* TASK MATERIAL *
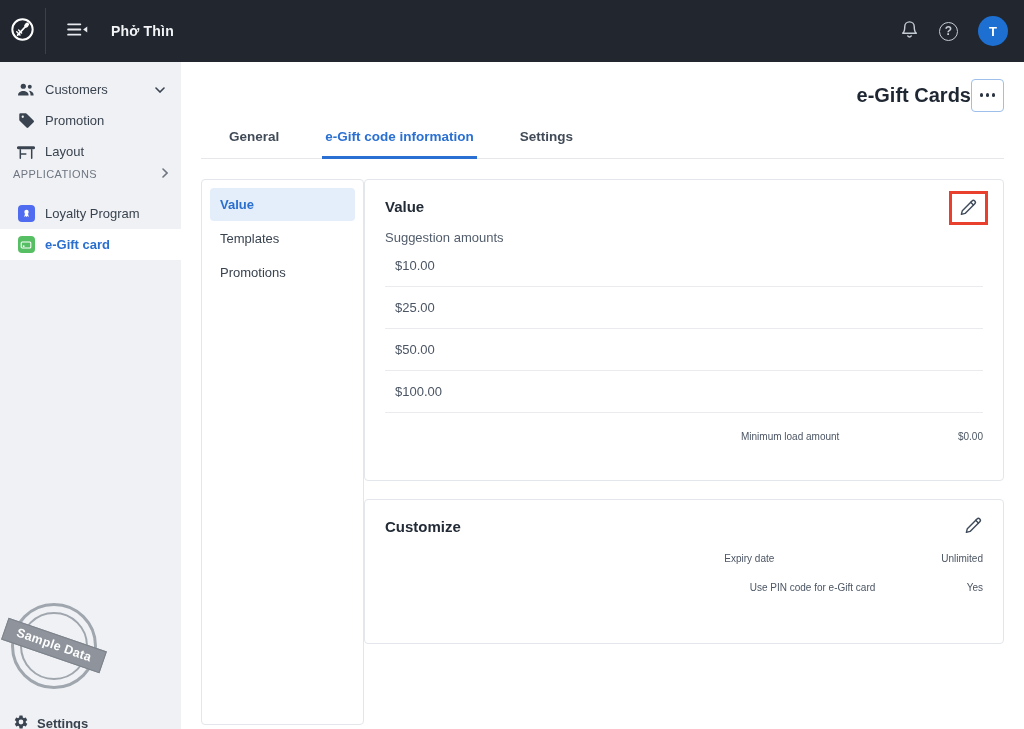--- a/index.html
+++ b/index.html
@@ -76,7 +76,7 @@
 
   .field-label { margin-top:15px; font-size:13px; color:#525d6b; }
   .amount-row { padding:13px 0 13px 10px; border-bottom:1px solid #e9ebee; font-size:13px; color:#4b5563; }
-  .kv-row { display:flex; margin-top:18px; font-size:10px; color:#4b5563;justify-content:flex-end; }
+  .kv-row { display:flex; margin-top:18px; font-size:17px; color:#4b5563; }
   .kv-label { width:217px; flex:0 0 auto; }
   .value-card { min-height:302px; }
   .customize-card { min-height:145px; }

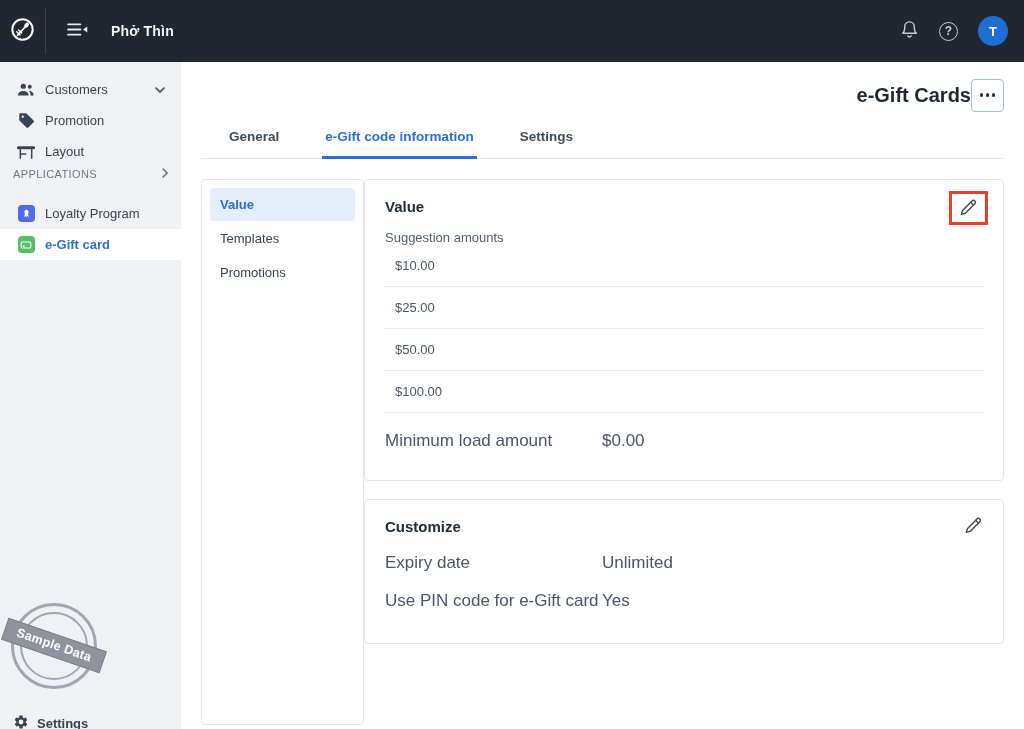--- a/index.html
+++ b/index.html
@@ -79,7 +79,7 @@
   .kv-row { display:flex; margin-top:18px; font-size:17px; color:#4b5563; }
   .kv-label { width:217px; flex:0 0 auto; }
   .value-card { min-height:302px; }
-  .customize-card { min-height:145px; }
+  .customize-card { min-height:145px;border-radius:13px; }
 </style>
 </head>
 <body>

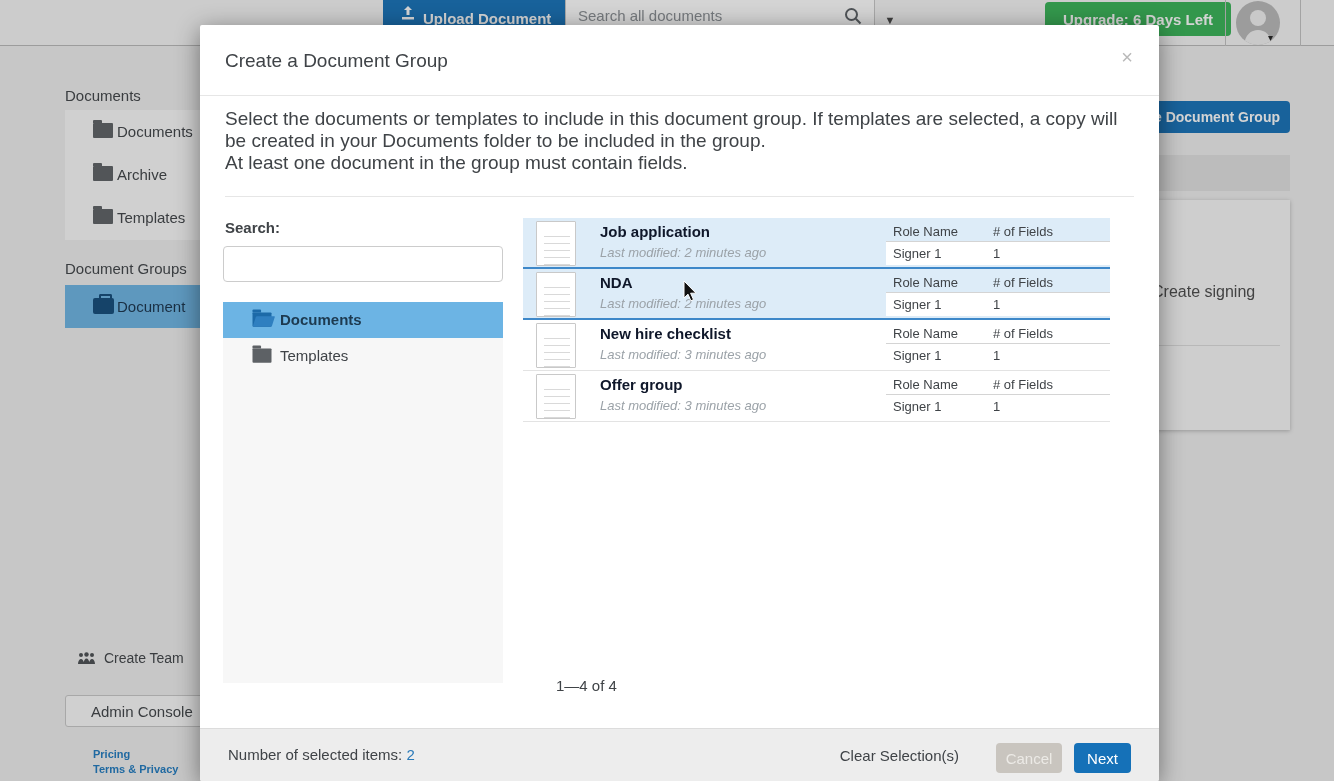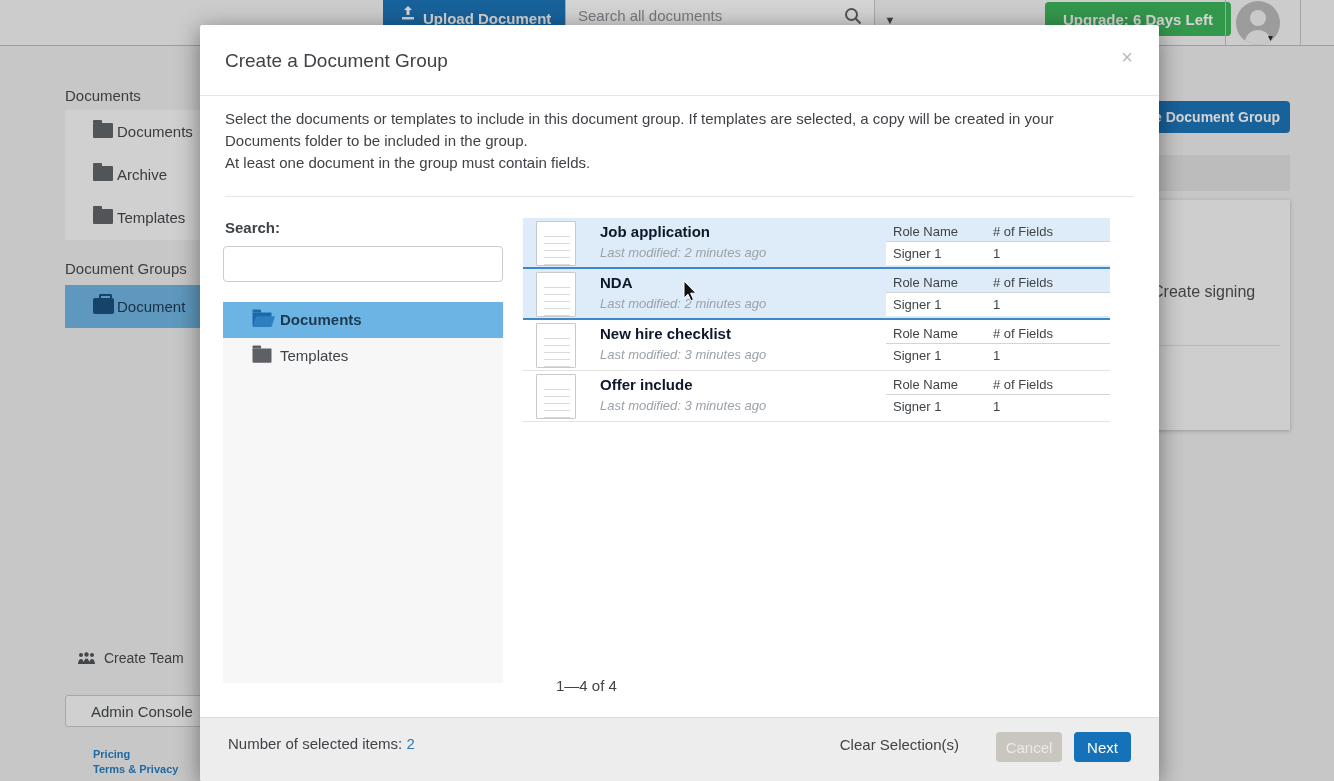--- a/index.html
+++ b/index.html
@@ -52,7 +52,7 @@
   .modal-title { position:absolute; left:25px; top:25px; font-size:19px; color:#3f4347; }
   .modal-close { position:absolute; right:26px; top:22px; font-size:20px; color:#b9b9b9; background:none; border:none; line-height:1; }
   .hr1 { position:absolute; left:0; right:0; top:70px; border-top:1px solid #e6e6e6; }
-  .modal-desc { position:absolute; left:25px; top:83px; width:905px; font-size:15px; line-height:22px; color:#3f4347; }
+  .modal-desc { position:absolute; left:25px; top:83px; width:905px; font-size:19px; line-height:22px; color:#3f4347; }
   .hr2 { position:absolute; left:25px; right:25px; top:171px; border-top:1px solid #e6e6e6; }
 
   .search-label { position:absolute; left:25px; top:194px; font-size:15px; font-weight:bold; color:#3f4347; }

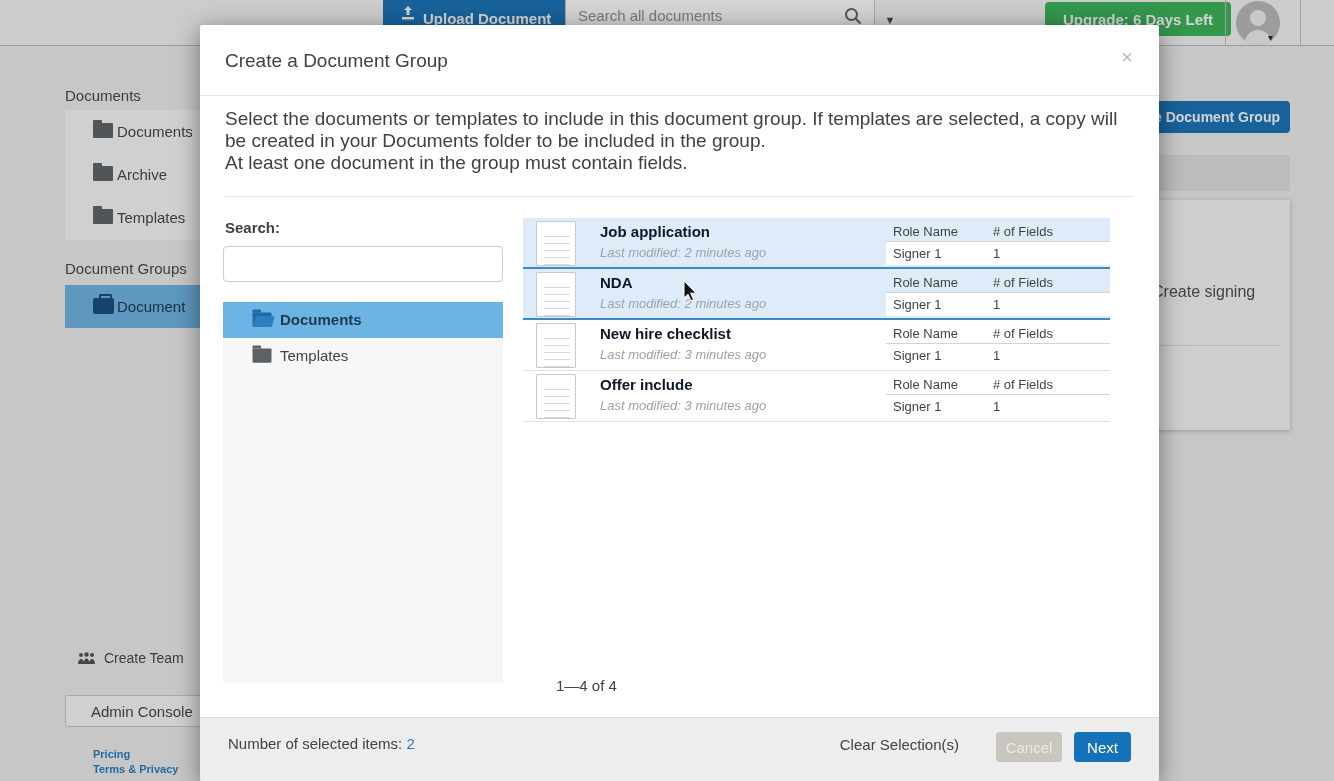--- a/index.html
+++ b/index.html
@@ -240,7 +240,7 @@
 
       <div class="doc-row">
         <div class="thumb"></div>
-        <div class="doc-title">Offer include</div>
+        <div class="doc-title">Offer group</div>
         <div class="doc-mod">Last modified: 3 minutes ago</div>
         <div class="mini">
           <div class="mini-head c-role">Role Name</div>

* WORK TASK *
Return only the lines running from the top of the data to the line that holds "-52,7 +52,7 @@". Include both of those lines, but skip the pictures.

* THE ANSWER *
--- a/index.html
+++ b/index.html
@@ -76,7 +76,7 @@
 
   .field-label { margin-top:15px; font-size:13px; color:#525d6b; }
   .amount-row { padding:13px 0 13px 10px; border-bottom:1px solid #e9ebee; font-size:13px; color:#4b5563; }
-  .kv-row { display:flex; margin-top:18px; font-size:10px; color:#4b5563;justify-content:flex-end; }
+  .kv-row { display:flex; margin-top:18px; font-size:17px; color:#4b5563; }
   .kv-label { width:217px; flex:0 0 auto; }
   .value-card { min-height:302px; }
   .customize-card { min-height:145px; }

--- a/index.html
+++ b/index.html
@@ -79,7 +79,7 @@
   .kv-row { display:flex; margin-top:18px; font-size:17px; color:#4b5563; }
   .kv-label { width:217px; flex:0 0 auto; }
   .value-card { min-height:302px; }
-  .customize-card { min-height:145px; }
+  .customize-card { min-height:145px;border-radius:13px; }
 </style>
 </head>
 <body>

--- a/index.html
+++ b/index.html
@@ -52,7 +52,7 @@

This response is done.